--- Recorded information Enclosed Below ---

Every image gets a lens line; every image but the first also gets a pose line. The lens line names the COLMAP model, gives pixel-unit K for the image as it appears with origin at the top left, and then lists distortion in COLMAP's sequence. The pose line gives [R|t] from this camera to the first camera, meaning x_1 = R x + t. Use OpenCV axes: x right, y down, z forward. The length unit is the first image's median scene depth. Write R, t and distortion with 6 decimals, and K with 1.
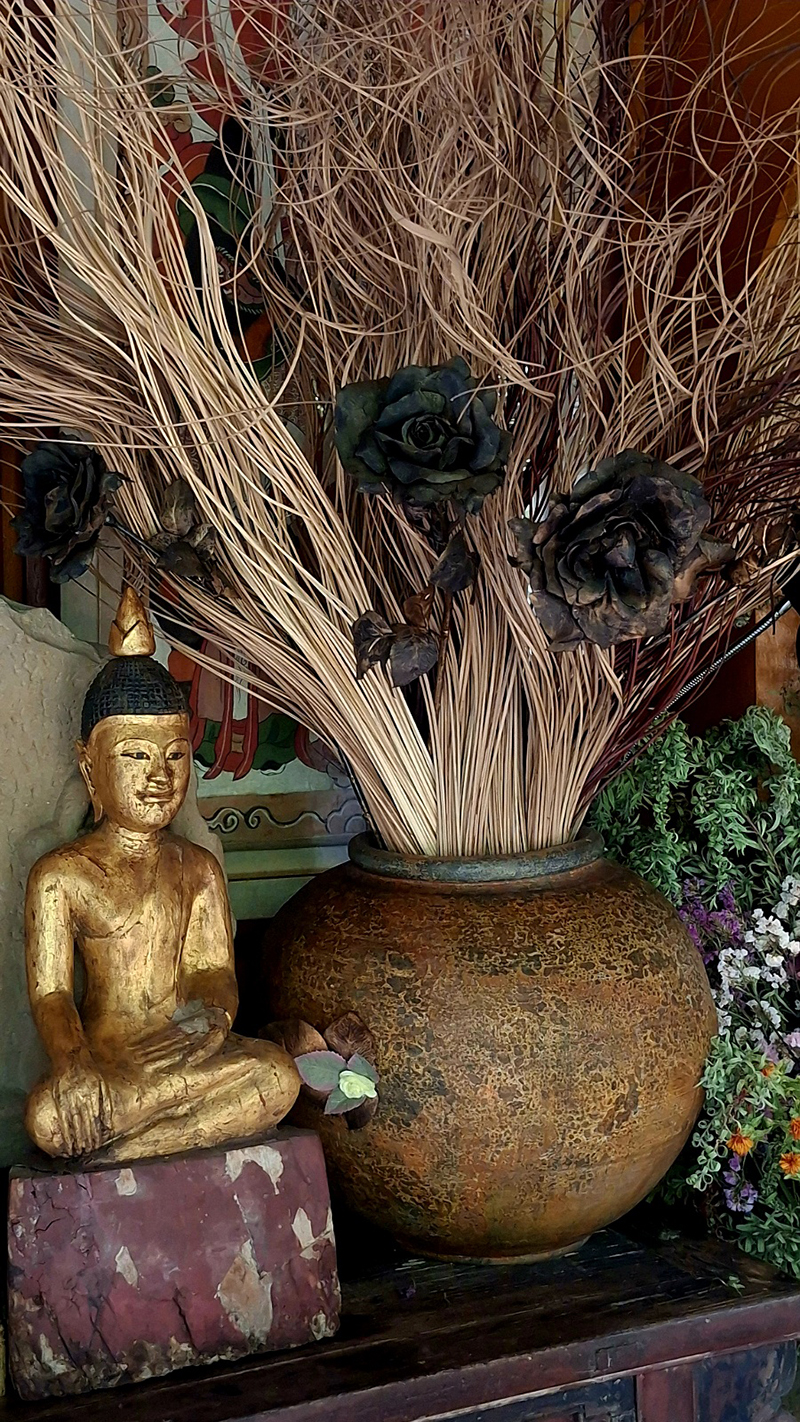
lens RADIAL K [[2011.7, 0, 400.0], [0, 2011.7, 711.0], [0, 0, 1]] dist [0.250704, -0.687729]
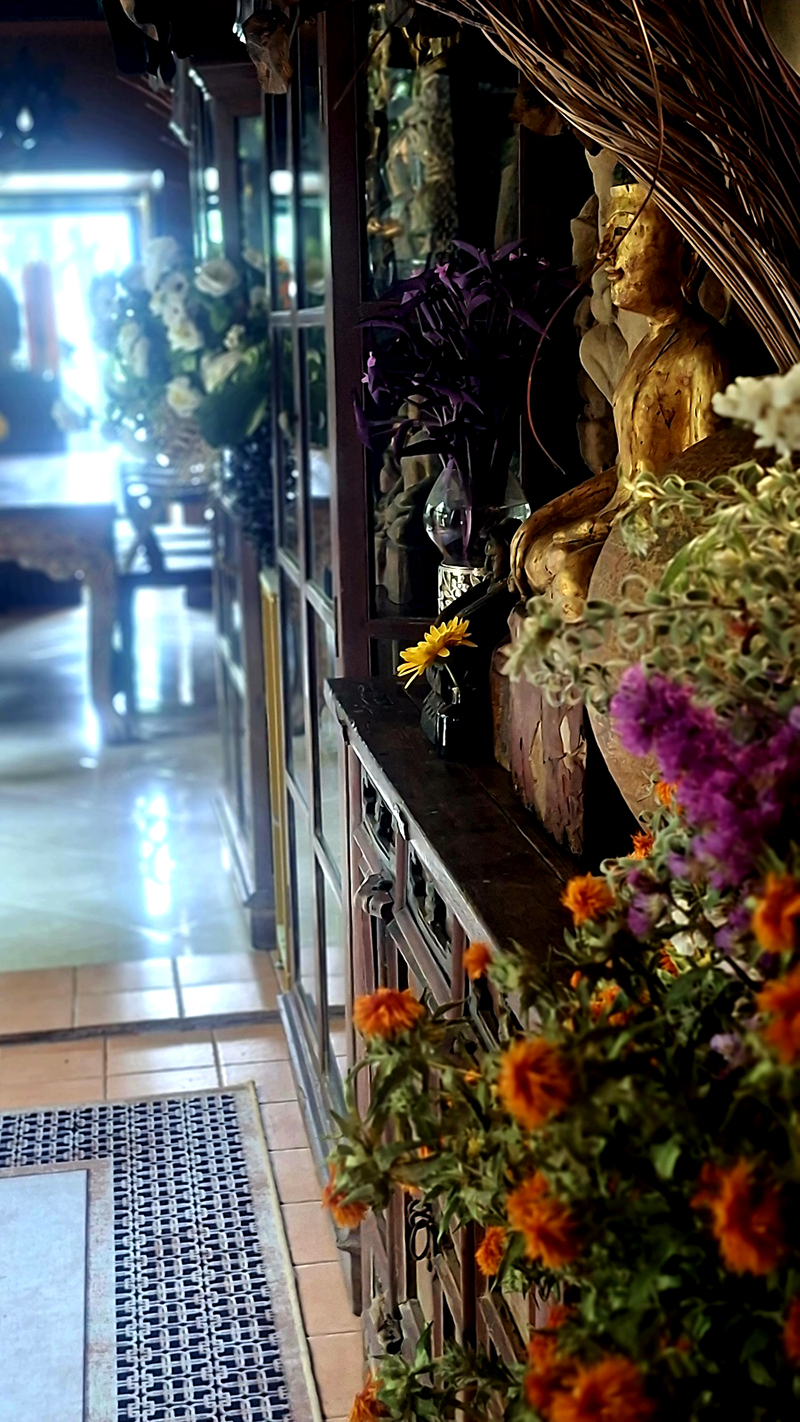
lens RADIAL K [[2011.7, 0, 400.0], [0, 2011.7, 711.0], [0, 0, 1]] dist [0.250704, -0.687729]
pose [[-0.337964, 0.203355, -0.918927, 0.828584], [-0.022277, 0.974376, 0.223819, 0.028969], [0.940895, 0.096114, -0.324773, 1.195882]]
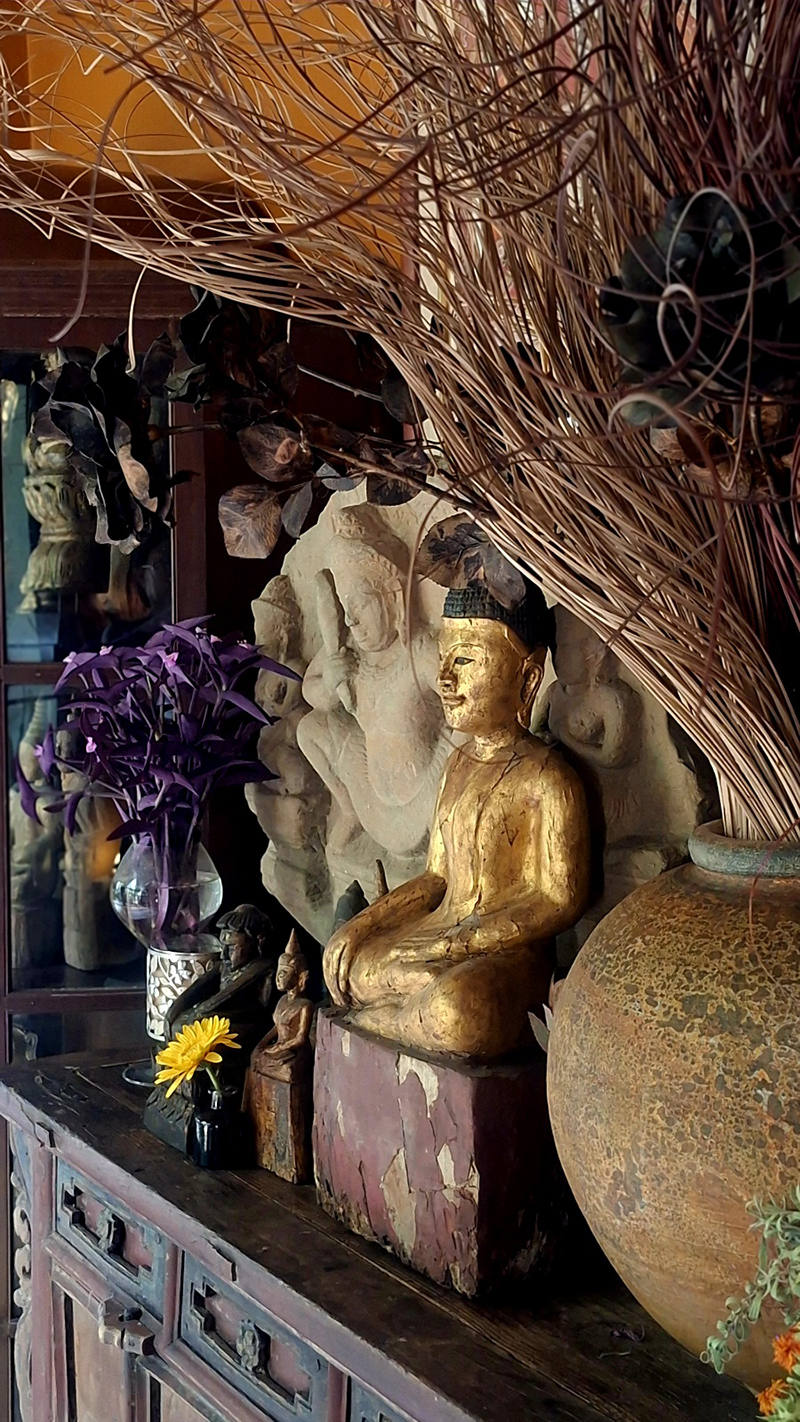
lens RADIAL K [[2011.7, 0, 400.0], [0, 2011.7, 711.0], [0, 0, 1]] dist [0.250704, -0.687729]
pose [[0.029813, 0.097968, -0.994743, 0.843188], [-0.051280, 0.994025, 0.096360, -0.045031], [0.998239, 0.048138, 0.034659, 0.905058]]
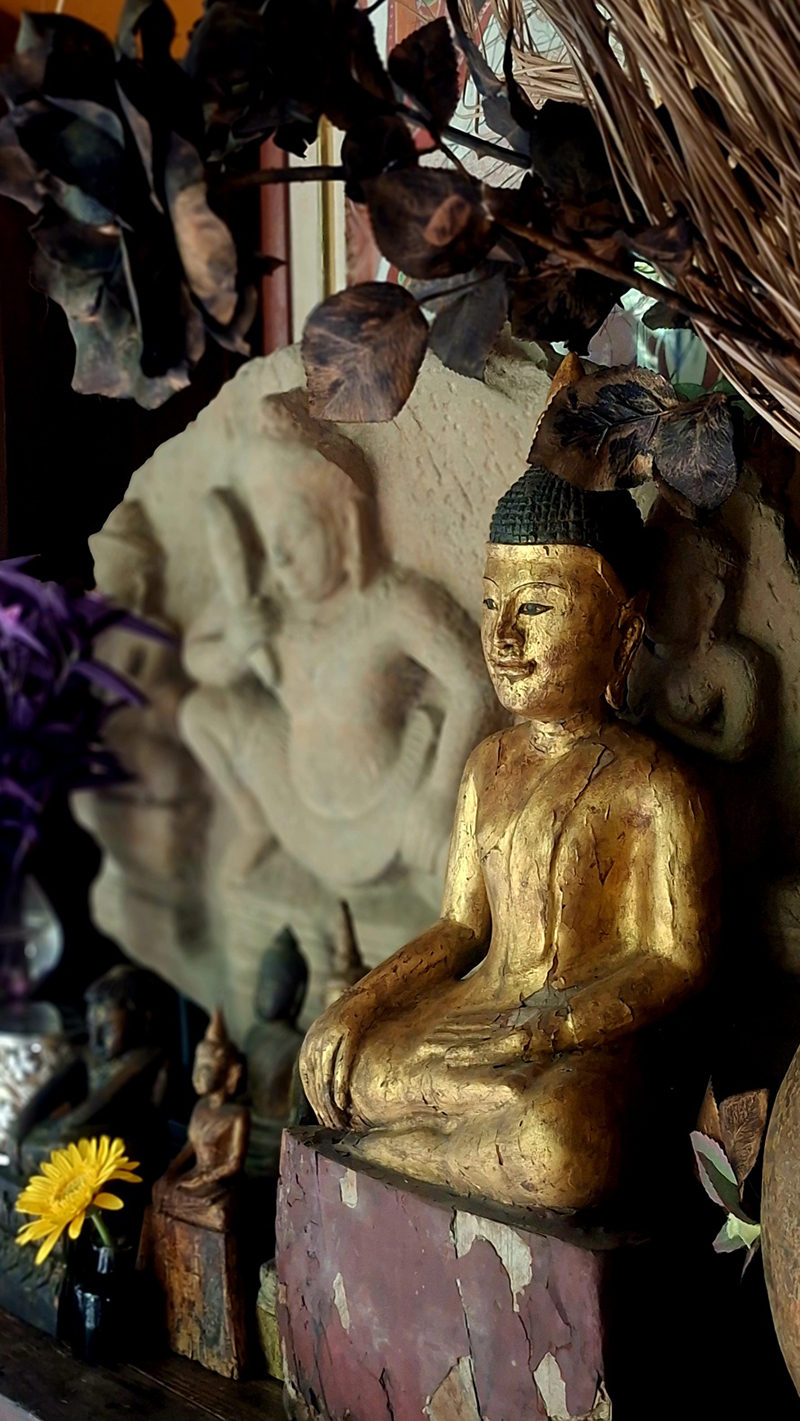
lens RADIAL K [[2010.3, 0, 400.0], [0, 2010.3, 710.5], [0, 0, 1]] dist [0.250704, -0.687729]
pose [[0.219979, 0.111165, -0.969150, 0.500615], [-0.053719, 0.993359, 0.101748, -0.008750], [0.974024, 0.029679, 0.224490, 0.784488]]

--- End of Enclosed Recorded information ---

## Exercise prompt
Every last line above must be reproduced as written, and no pictures belong in the copy.

## Expected output
Every image gets a lens line; every image but the first also gets a pose line. The lens line names the COLMAP model, gives pixel-unit K for the image as it appears with origin at the top left, and then lists distortion in COLMAP's sequence. The pose line gives [R|t] from this camera to the first camera, meaning x_1 = R x + t. Use OpenCV axes: x right, y down, z forward. The length unit is the first image's median scene depth. Write R, t and distortion with 6 decimals, and K with 1.
lens RADIAL K [[2011.7, 0, 400.0], [0, 2011.7, 711.0], [0, 0, 1]] dist [0.250704, -0.687729]
lens RADIAL K [[2011.7, 0, 400.0], [0, 2011.7, 711.0], [0, 0, 1]] dist [0.250704, -0.687729]
pose [[-0.337964, 0.203355, -0.918927, 0.828584], [-0.022277, 0.974376, 0.223819, 0.028969], [0.940895, 0.096114, -0.324773, 1.195882]]
lens RADIAL K [[2011.7, 0, 400.0], [0, 2011.7, 711.0], [0, 0, 1]] dist [0.250704, -0.687729]
pose [[0.029813, 0.097968, -0.994743, 0.843188], [-0.051280, 0.994025, 0.096360, -0.045031], [0.998239, 0.048138, 0.034659, 0.905058]]
lens RADIAL K [[2010.3, 0, 400.0], [0, 2010.3, 710.5], [0, 0, 1]] dist [0.250704, -0.687729]
pose [[0.219979, 0.111165, -0.969150, 0.500615], [-0.053719, 0.993359, 0.101748, -0.008750], [0.974024, 0.029679, 0.224490, 0.784488]]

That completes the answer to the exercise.